--- Request ---
Starting with the line that contains "Consensus algorithms for" and going on through the line that contains "duplication, and reordering.", list those lines as a numbered list, leaving out blank lines.

--- Saved entries ---
▬▬▬▬▬▬▬▬▬▬
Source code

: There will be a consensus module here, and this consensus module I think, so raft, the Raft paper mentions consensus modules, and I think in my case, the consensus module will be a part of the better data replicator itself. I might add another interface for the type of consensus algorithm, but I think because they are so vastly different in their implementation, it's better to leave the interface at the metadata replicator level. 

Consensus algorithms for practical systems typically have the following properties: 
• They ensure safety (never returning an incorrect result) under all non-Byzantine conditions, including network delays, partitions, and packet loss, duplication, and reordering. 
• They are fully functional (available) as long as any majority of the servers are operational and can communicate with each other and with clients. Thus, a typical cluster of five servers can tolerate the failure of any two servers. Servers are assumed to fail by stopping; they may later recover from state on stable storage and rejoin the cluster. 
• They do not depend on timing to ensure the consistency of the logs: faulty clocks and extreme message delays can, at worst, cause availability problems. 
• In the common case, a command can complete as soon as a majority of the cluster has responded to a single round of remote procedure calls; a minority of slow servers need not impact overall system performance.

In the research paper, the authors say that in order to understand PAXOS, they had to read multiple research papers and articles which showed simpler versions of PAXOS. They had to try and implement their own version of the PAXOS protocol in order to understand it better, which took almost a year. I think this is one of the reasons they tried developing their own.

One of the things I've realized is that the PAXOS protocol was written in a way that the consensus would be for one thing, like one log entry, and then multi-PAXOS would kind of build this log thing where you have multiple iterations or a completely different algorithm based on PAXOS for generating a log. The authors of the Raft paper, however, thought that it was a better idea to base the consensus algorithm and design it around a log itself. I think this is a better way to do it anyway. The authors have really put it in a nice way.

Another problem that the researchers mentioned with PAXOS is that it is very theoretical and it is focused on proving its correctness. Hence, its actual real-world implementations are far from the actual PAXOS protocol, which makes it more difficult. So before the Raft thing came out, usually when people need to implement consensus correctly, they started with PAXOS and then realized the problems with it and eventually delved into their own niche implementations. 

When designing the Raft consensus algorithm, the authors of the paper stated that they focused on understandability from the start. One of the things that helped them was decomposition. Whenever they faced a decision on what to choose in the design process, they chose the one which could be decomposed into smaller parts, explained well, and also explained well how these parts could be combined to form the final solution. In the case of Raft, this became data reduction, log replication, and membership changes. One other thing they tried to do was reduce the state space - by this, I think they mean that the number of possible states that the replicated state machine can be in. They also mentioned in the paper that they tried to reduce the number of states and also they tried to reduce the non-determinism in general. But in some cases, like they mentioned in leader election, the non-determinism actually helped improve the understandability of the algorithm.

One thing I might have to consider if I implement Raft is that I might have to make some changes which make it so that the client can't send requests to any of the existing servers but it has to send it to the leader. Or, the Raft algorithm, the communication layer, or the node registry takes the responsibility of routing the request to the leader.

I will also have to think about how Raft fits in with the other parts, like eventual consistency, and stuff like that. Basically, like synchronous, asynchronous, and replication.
▬▬▬▬▬▬▬▬▬▬
--- Response to the exercise ---
1. Consensus algorithms for practical systems typically have the following properties: 
2. • They ensure safety (never returning an incorrect result) under all non-Byzantine conditions, including network delays, partitions, and packet loss, duplication, and reordering. 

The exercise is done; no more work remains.